— MATERIAL FOR THE TASK —
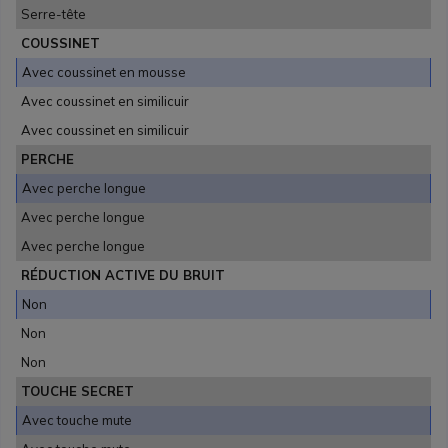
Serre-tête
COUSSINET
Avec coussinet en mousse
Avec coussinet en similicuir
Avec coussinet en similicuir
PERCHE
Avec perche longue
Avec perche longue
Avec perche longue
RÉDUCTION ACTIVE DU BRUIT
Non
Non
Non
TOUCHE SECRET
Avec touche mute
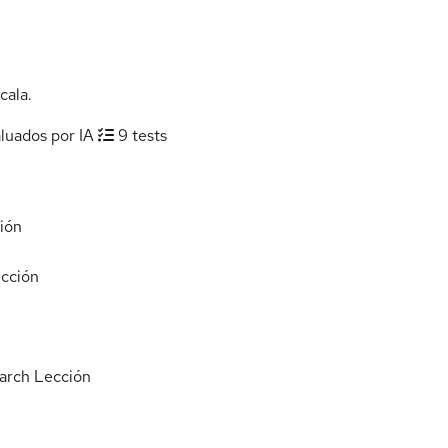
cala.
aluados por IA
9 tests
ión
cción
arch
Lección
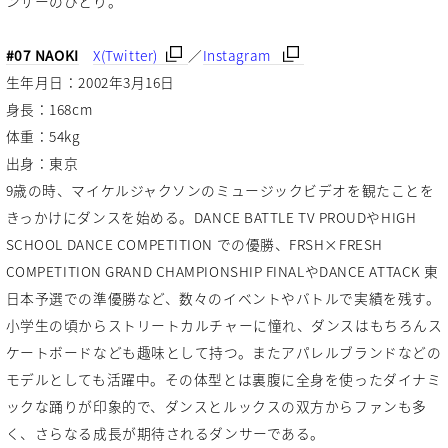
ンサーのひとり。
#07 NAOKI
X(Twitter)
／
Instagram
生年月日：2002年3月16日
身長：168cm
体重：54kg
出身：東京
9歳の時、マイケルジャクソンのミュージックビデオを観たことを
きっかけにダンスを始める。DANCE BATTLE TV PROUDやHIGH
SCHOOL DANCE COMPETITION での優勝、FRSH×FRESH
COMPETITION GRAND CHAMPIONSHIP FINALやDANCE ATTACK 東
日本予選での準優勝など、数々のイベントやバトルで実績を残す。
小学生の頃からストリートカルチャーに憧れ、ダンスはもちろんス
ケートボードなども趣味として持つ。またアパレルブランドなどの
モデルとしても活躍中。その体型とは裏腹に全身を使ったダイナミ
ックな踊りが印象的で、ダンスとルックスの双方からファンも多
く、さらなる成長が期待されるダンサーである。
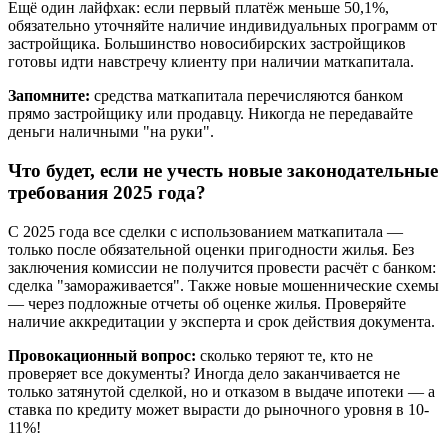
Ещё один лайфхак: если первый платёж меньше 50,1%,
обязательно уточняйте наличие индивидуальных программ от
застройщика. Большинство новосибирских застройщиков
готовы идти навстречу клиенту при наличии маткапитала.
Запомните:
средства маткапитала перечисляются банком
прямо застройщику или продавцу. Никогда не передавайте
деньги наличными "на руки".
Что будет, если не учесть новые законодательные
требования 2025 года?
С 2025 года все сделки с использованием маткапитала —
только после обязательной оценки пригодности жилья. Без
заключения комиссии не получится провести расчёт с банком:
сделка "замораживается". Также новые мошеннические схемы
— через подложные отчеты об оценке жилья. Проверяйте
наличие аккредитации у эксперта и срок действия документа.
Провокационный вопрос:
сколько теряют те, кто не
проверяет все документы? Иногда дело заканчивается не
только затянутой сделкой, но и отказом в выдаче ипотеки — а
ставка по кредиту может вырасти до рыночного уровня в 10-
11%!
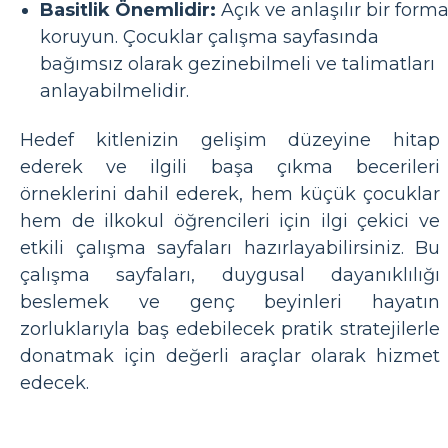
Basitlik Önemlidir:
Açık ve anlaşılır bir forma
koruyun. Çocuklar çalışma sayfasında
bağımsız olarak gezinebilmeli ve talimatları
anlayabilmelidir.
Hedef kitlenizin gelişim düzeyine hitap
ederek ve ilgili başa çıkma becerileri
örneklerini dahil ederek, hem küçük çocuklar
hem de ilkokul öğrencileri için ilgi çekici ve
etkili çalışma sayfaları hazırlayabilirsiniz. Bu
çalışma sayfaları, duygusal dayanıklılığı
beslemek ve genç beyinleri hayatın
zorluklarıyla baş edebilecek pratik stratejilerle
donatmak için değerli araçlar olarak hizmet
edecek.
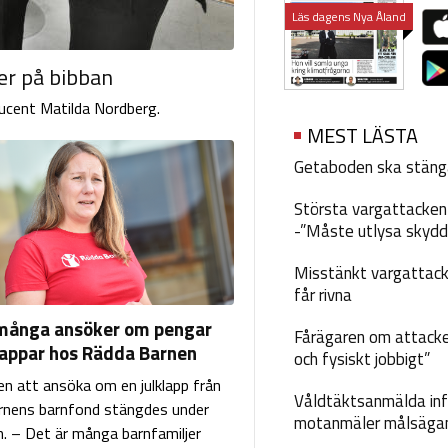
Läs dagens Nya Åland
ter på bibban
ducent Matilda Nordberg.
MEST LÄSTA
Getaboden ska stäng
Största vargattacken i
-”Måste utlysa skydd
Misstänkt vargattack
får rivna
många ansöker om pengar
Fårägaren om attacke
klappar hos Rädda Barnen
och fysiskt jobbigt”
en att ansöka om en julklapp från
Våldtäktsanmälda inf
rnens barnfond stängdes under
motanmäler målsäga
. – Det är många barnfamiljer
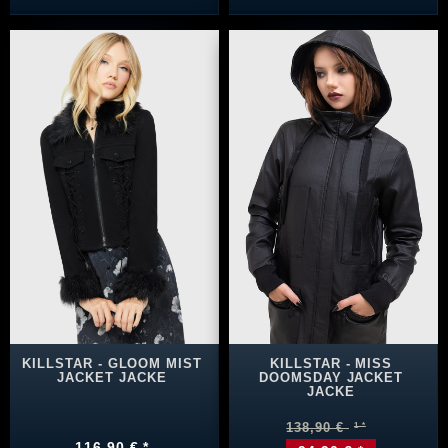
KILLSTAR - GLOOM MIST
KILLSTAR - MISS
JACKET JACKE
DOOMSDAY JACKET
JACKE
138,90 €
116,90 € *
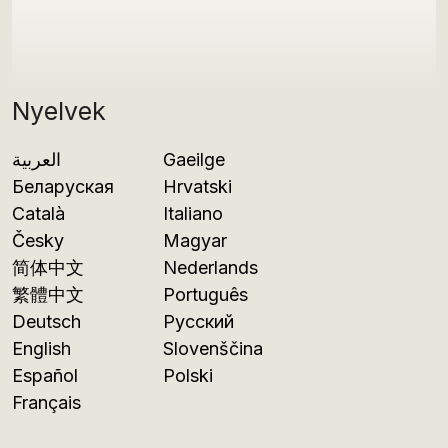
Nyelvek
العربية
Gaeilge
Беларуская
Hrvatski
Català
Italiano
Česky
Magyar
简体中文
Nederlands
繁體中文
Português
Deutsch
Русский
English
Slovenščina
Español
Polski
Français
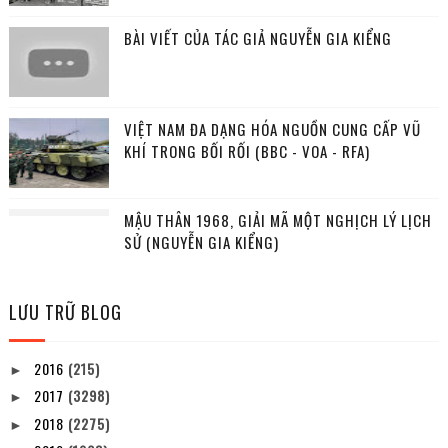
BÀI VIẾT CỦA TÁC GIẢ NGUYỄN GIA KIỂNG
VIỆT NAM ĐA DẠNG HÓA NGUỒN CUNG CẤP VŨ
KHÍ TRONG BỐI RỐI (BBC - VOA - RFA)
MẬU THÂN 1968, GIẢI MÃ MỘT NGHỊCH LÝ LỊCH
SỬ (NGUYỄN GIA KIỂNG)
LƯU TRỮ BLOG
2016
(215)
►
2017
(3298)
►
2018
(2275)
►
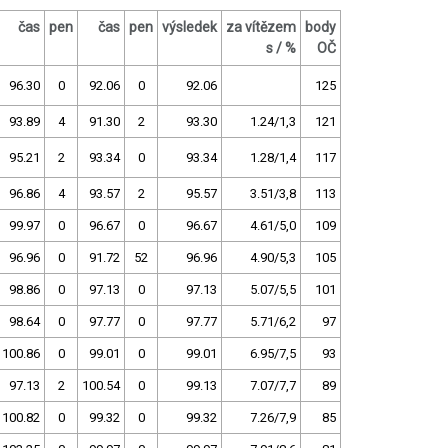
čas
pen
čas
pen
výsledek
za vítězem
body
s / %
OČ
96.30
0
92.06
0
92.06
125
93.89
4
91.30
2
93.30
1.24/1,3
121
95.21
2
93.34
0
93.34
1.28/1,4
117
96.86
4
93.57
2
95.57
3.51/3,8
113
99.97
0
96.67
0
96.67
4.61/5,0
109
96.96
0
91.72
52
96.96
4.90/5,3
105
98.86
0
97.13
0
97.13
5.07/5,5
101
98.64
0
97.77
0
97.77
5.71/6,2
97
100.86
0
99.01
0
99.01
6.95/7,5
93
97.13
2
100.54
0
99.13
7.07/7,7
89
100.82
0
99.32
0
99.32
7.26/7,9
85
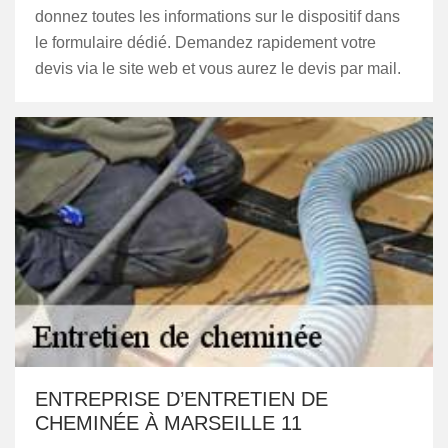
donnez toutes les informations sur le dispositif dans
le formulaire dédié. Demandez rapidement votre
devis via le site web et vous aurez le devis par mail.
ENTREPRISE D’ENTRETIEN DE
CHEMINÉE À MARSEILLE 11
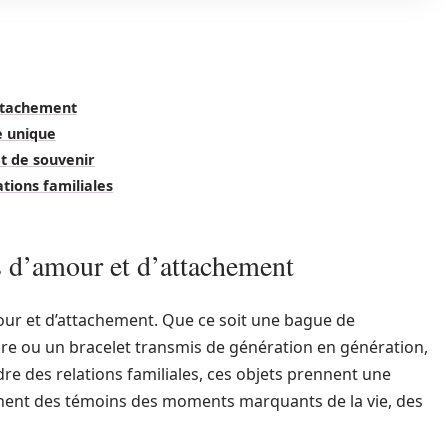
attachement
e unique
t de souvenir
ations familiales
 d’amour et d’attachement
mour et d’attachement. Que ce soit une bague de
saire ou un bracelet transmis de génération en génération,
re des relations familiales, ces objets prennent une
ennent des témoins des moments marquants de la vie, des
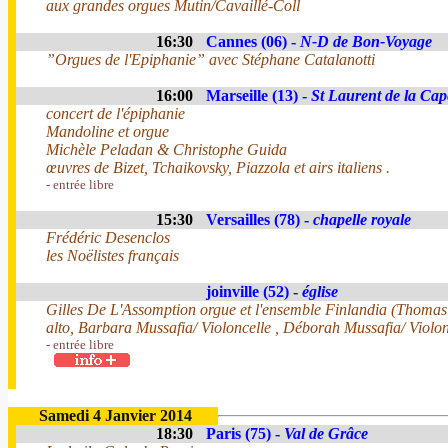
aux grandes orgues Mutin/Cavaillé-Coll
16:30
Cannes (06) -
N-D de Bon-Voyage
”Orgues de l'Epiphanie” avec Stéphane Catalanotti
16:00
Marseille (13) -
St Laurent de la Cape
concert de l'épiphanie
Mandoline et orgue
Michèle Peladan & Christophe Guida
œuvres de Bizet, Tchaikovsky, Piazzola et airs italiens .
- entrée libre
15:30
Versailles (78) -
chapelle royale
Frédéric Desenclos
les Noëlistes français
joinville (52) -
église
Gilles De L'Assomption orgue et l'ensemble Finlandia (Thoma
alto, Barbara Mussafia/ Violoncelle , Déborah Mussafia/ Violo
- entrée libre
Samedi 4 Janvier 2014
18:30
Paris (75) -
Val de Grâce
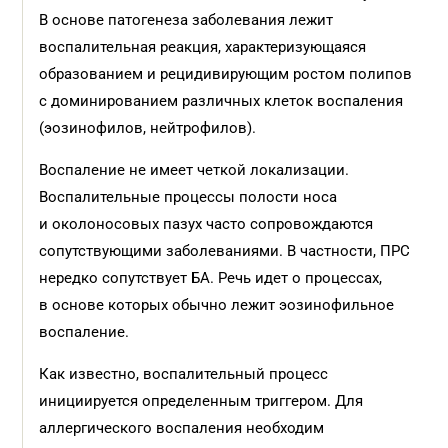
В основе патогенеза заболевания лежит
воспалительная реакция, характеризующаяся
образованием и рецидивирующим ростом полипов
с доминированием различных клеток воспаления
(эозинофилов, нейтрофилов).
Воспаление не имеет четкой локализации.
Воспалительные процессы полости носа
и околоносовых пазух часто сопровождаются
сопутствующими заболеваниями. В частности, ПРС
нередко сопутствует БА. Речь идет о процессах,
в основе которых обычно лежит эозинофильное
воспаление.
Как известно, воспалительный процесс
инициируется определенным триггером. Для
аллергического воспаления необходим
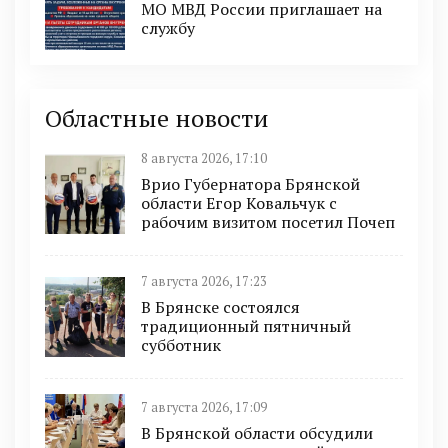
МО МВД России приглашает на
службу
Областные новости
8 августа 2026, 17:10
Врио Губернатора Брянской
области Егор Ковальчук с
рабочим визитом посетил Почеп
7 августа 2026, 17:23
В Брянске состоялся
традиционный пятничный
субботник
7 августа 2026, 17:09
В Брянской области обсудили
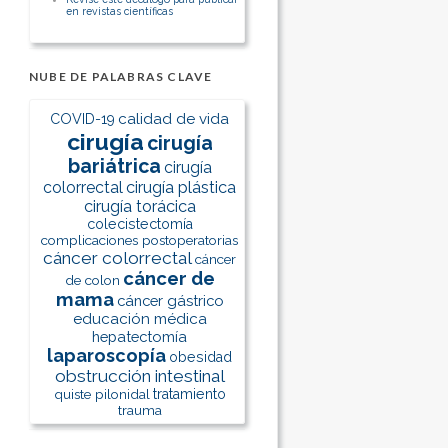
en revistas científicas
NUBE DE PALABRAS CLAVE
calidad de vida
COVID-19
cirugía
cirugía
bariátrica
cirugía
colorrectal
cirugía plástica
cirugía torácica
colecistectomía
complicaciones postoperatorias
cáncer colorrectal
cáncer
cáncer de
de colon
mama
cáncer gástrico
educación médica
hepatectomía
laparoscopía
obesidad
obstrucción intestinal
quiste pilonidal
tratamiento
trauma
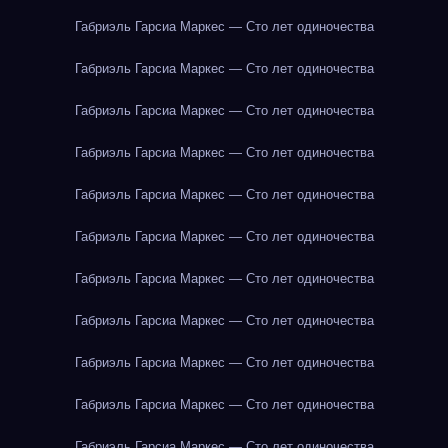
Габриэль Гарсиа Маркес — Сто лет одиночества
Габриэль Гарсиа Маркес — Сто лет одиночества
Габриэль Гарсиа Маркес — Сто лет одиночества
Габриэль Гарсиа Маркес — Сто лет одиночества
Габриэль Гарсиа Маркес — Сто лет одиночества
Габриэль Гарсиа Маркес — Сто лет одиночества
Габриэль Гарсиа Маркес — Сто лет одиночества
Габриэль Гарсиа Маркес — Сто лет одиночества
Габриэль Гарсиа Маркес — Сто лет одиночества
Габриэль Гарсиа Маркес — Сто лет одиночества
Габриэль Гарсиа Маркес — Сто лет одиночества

— WHAT YOU SHOULD DO —
Starting at the line with "7 августа 2026, 17:23", write out every line exactly through the final line of the records above, both included, and skip the pictures.

— TASK RESPONSE —
7 августа 2026, 17:23
В Брянске состоялся
традиционный пятничный
субботник
7 августа 2026, 17:09
В Брянской области обсудили
en revistas científicas
NUBE DE PALABRAS CLAVE
calidad de vida
COVID-19
cirugía
cirugía
bariátrica
cirugía
colorrectal
cirugía plástica
cirugía torácica
colecistectomía
complicaciones postoperatorias
cáncer colorrectal
cáncer
cáncer de
de colon
mama
cáncer gástrico
educación médica
hepatectomía
laparoscopía
obesidad
obstrucción intestinal
quiste pilonidal
tratamiento
trauma
Габриэль Гарсиа Маркес — Сто лет одиночества
Габриэль Гарсиа Маркес — Сто лет одиночества
Габриэль Гарсиа Маркес — Сто лет одиночества
Габриэль Гарсиа Маркес — Сто лет одиночества
Габриэль Гарсиа Маркес — Сто лет одиночества
Габриэль Гарсиа Маркес — Сто лет одиночества
Габриэль Гарсиа Маркес — Сто лет одиночества
Габриэль Гарсиа Маркес — Сто лет одиночества
Габриэль Гарсиа Маркес — Сто лет одиночества
Габриэль Гарсиа Маркес — Сто лет одиночества
Габриэль Гарсиа Маркес — Сто лет одиночества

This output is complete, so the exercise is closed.